SEAL receives Medal of Honor for valiant acts in Afghanistan

When Navy SEAL Edward Byers Jr. told his mom, Peggy, he would be receiving the Medal of Honor at the White House on Monday, she had one question: “Can I come?”

President Barack Obama laughed as he recalled the story before placing the nation’s highest military honor around Byers’ neck.

“Yes, mom, you’re allowed to come when your son gets the Medal of Honor,” Obama said.

Byers is the sixth SEAL Medal of Honor recipient and the first living one since the Vietnam War, The Navy Times reported. Byers is the 11th living service member to receive the Medal of Honor for fighting in Afghanistan, according to Stars and Stripes.

Byers is a veteran of 11 deployments and nine combat tours.
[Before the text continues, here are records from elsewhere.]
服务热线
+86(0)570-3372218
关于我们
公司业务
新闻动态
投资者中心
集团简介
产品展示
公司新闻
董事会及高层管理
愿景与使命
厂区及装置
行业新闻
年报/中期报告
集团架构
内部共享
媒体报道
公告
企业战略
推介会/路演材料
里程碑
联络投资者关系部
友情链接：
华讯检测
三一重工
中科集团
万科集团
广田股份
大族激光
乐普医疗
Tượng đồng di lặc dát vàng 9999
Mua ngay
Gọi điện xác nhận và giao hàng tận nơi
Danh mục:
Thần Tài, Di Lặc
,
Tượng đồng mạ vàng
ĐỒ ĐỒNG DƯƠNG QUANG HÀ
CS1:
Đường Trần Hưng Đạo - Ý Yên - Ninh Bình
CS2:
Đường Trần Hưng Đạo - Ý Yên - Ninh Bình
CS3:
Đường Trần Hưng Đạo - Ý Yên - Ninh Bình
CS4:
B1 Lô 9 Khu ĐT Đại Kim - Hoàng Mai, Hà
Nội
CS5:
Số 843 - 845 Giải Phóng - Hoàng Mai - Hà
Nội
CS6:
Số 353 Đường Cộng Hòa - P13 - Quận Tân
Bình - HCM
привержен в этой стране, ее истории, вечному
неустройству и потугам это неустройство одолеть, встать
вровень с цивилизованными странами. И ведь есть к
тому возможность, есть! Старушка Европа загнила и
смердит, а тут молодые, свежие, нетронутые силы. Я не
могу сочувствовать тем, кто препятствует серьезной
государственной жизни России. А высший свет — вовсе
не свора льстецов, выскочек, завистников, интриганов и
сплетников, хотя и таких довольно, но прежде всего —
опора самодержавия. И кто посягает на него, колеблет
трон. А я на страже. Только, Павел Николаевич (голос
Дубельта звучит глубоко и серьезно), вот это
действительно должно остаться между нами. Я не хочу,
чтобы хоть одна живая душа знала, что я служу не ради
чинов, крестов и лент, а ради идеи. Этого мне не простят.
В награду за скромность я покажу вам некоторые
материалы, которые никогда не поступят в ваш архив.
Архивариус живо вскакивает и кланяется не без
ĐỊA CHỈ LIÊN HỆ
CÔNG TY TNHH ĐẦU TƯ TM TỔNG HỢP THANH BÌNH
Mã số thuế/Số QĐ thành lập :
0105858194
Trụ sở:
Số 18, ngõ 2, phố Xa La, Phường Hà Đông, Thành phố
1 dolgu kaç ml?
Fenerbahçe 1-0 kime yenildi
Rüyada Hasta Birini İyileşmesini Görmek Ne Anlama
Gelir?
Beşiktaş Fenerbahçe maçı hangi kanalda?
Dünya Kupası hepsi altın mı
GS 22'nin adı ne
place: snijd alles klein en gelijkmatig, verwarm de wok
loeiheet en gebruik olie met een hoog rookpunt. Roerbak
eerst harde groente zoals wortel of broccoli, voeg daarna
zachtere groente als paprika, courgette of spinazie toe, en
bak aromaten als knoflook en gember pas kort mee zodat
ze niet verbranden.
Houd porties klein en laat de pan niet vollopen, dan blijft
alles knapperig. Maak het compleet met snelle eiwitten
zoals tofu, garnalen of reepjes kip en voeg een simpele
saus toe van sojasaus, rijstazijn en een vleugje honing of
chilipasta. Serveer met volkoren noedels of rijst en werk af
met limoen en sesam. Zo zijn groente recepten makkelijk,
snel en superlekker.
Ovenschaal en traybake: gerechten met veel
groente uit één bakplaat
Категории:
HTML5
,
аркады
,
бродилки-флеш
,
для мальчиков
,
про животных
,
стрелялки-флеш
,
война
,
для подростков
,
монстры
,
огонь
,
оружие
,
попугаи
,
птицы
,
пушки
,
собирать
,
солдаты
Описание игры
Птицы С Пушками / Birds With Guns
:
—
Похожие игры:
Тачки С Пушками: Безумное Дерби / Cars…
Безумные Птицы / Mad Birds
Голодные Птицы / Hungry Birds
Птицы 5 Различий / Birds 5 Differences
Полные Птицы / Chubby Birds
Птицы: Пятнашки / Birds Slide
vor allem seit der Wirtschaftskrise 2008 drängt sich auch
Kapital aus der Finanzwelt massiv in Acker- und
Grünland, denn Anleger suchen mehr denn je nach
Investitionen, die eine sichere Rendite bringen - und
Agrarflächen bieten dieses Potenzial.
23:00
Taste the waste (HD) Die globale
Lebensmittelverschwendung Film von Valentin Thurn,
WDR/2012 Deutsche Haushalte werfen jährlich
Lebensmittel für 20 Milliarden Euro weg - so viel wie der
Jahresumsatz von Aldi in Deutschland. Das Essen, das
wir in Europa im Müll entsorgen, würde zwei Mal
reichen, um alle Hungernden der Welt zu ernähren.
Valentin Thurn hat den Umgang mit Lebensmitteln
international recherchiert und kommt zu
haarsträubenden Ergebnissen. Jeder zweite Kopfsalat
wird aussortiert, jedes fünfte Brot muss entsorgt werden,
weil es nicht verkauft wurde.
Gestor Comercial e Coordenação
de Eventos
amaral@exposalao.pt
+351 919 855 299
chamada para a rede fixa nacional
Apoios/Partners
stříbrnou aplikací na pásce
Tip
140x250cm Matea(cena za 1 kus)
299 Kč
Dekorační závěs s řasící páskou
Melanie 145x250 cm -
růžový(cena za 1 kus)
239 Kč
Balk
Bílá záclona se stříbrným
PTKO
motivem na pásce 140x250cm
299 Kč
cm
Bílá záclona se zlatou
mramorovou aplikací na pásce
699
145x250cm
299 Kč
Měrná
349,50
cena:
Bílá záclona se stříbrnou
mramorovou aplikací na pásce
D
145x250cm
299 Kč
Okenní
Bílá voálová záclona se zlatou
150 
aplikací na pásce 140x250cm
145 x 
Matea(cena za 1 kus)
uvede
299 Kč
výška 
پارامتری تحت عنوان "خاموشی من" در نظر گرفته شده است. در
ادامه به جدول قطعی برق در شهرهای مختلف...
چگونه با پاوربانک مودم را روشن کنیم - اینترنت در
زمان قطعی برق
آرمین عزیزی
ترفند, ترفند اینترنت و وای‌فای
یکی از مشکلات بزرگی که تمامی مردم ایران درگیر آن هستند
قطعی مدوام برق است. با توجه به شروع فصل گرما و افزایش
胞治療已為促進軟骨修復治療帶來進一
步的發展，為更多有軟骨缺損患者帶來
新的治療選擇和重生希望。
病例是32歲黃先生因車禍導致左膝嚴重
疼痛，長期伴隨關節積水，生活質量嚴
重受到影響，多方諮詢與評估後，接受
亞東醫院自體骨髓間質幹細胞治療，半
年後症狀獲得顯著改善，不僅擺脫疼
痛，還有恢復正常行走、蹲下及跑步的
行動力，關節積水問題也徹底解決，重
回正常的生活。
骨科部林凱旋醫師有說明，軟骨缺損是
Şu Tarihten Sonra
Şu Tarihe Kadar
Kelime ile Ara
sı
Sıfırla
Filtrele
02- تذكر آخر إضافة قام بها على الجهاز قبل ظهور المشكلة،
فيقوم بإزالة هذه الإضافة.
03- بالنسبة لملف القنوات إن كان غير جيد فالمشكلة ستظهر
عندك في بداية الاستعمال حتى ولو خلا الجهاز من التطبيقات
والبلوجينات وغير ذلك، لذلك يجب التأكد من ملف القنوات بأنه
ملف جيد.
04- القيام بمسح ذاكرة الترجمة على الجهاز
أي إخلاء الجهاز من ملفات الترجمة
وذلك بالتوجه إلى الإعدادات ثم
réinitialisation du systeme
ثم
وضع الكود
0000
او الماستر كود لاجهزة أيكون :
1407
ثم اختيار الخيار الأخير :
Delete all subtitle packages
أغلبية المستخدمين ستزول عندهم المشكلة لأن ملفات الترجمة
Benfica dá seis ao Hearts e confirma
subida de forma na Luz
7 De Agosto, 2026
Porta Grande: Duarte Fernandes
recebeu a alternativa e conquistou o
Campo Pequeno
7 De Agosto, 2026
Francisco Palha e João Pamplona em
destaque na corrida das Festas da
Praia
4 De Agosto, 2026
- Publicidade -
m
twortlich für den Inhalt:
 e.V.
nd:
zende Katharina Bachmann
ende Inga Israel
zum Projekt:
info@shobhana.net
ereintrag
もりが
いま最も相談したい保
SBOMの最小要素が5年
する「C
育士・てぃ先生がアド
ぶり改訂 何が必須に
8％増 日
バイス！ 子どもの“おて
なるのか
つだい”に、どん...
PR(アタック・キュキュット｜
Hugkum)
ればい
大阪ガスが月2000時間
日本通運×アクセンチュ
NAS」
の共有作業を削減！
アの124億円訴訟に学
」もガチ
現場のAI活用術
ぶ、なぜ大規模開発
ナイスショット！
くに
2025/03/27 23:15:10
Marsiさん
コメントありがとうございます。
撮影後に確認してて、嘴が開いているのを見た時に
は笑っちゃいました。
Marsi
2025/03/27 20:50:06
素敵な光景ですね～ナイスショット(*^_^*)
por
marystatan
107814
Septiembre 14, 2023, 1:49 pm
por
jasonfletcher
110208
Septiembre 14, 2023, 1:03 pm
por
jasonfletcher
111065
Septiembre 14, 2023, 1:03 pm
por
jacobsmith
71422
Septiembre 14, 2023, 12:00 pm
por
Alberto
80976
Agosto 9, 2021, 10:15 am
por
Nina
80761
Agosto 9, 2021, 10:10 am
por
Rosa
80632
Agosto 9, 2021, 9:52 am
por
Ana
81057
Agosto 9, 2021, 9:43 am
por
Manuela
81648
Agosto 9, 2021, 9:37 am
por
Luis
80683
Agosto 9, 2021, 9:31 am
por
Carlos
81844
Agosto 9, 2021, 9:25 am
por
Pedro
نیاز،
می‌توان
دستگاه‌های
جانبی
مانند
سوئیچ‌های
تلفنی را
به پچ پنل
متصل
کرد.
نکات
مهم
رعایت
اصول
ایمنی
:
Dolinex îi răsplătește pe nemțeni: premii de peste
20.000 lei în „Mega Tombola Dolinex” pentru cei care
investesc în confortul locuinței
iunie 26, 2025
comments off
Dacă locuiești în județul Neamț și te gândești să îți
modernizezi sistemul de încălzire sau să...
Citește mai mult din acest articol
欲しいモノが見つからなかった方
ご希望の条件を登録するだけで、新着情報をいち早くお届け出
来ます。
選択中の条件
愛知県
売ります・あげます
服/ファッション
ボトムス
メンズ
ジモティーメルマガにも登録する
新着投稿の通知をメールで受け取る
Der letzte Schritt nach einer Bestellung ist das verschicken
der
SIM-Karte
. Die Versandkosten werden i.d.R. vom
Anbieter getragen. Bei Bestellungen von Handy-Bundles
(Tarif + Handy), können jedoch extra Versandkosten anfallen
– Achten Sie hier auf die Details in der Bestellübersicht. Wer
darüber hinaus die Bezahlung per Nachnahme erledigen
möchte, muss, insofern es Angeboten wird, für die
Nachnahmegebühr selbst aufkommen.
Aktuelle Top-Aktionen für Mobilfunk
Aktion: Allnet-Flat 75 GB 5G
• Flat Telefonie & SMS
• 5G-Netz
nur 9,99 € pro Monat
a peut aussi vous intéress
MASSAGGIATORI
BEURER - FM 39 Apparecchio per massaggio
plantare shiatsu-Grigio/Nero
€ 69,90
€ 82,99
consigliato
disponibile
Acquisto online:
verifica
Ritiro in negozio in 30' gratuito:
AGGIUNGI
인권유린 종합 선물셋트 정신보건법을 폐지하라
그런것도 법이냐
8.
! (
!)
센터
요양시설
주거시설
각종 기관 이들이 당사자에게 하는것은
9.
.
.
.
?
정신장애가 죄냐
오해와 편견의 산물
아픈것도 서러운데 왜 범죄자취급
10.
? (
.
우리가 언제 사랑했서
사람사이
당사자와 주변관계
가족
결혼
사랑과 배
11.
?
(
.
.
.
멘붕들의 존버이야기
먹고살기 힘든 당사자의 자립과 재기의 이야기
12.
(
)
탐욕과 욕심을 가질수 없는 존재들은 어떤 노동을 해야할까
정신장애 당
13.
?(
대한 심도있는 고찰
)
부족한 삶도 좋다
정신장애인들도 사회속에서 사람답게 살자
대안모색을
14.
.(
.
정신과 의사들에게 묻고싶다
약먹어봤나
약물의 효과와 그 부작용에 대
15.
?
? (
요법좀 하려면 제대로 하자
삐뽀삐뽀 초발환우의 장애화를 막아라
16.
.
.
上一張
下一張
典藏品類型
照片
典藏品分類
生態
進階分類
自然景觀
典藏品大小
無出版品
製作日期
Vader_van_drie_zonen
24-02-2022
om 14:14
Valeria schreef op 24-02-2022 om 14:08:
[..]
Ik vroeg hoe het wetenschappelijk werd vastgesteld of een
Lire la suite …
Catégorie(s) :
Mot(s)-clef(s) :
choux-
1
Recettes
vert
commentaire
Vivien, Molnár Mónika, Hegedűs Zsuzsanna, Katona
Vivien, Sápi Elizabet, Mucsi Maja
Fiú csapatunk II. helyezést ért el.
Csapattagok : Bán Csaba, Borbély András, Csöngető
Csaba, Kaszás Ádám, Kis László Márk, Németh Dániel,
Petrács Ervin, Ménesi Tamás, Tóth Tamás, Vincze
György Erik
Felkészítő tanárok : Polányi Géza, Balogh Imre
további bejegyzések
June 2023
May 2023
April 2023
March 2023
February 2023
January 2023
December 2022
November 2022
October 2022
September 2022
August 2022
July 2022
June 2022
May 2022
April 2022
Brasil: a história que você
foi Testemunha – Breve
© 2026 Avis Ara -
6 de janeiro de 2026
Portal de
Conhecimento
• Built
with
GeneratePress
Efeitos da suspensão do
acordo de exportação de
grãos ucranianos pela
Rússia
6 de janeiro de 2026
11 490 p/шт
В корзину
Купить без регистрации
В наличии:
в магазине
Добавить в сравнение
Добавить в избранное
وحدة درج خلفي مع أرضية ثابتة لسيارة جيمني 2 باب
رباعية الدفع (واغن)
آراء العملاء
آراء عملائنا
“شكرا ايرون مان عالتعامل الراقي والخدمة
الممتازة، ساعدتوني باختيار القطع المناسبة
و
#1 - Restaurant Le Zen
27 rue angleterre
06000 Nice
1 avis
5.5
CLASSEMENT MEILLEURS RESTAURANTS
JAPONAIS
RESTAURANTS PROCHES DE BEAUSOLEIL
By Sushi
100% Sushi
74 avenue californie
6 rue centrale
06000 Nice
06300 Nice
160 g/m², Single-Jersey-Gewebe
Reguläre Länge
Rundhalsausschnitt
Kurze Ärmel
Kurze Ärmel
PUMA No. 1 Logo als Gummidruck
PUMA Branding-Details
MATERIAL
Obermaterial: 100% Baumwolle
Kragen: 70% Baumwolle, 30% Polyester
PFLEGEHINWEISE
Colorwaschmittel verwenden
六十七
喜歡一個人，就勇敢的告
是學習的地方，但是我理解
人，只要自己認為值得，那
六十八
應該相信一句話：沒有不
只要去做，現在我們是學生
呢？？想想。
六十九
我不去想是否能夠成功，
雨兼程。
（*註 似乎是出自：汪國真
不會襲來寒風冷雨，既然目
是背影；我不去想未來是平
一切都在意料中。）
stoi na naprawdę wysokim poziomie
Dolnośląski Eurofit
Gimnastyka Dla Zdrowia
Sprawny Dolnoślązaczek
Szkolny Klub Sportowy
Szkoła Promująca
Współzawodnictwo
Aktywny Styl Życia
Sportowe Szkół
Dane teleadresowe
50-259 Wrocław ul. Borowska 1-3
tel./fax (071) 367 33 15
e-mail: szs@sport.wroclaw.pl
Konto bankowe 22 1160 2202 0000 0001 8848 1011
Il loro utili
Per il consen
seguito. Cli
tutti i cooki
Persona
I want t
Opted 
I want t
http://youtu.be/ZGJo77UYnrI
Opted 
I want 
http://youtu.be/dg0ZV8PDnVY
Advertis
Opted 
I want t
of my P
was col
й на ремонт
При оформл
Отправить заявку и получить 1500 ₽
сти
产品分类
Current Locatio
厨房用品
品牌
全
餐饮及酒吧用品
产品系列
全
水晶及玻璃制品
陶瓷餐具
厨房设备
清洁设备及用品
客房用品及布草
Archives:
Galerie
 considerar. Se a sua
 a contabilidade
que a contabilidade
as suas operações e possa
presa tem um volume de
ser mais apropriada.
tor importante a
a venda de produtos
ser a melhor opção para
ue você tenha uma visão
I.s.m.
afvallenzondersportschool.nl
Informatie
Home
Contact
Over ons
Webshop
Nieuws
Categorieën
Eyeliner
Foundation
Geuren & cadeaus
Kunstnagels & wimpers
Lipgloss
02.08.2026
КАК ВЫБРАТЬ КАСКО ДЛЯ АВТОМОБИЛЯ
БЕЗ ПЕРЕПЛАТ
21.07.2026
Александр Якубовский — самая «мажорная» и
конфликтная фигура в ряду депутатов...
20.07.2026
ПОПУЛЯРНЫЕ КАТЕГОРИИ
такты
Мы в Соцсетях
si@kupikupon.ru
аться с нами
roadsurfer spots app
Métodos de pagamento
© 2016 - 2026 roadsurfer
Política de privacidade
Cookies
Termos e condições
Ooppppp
He has received five Bronze Stars with valor and two Purple Hearts.

Byers was seemingly training for a military career his whole life.

Byers’ father, now deceased and buried at Arlington National Cemetery, served in the Navy during World War II. Growing up, Byers would put on camouflage and hide out in the Ohio woods playing military with other neighborhood boys.

“And I expect the other kids did not stand a chance,” Obama said.

Neither did the Taliban fighters in Afghanistan that Byers fought on Dec. 8, 2012 -- actions that earned him the Medal of Honor.

On a mission to free a captive doctor who is a U.S. citizen, Byers performed numerous valiant acts, displaying little regard for his own safety. Fully exposed to enemy gunfire, he ripped down six blankets that served as a makeshift door for the Taliban hideout. At one point, he struggled with a Taliban guard with one hand while adjusting his goggles with the other. Later, he shielded the doctor from oncoming fire with his own body while incapacitating a militant using only a hand around the fighter’s throat.

“Even if he had never performed the actions for which he is being recognized here today, Ed Byers would be recognized for his compassion and his endurance,” Obama said.

But the mission did not come without loss. Byers’ friend, Nicholas Cheque, was the first man through the door and was immediately shot by militants. Byers, a trained medic, tried unsuccessfully to revive Cheque on the helicopter flight back to Bagram Airfield.

Obama memorialized Cheque, who was posthumously awarded the Navy Cross, according to The Washington Post.

“Back in Monroeville, Pennsylvania, they remember him as the driven kid,” Obama said. “A football player and wrestler who always wanted to be a SEAL.”

Calling the SEALs a “strategic national asset,” Obama said examples like Byers and Cheque “teach us that humans are more valuable than hardware.”

“The American people may not always see them, we may not always hear of their success, but they are there – in the thick of the fight, in the dark of the night achieving their mission,” Obama said. “We thank God they’re there.”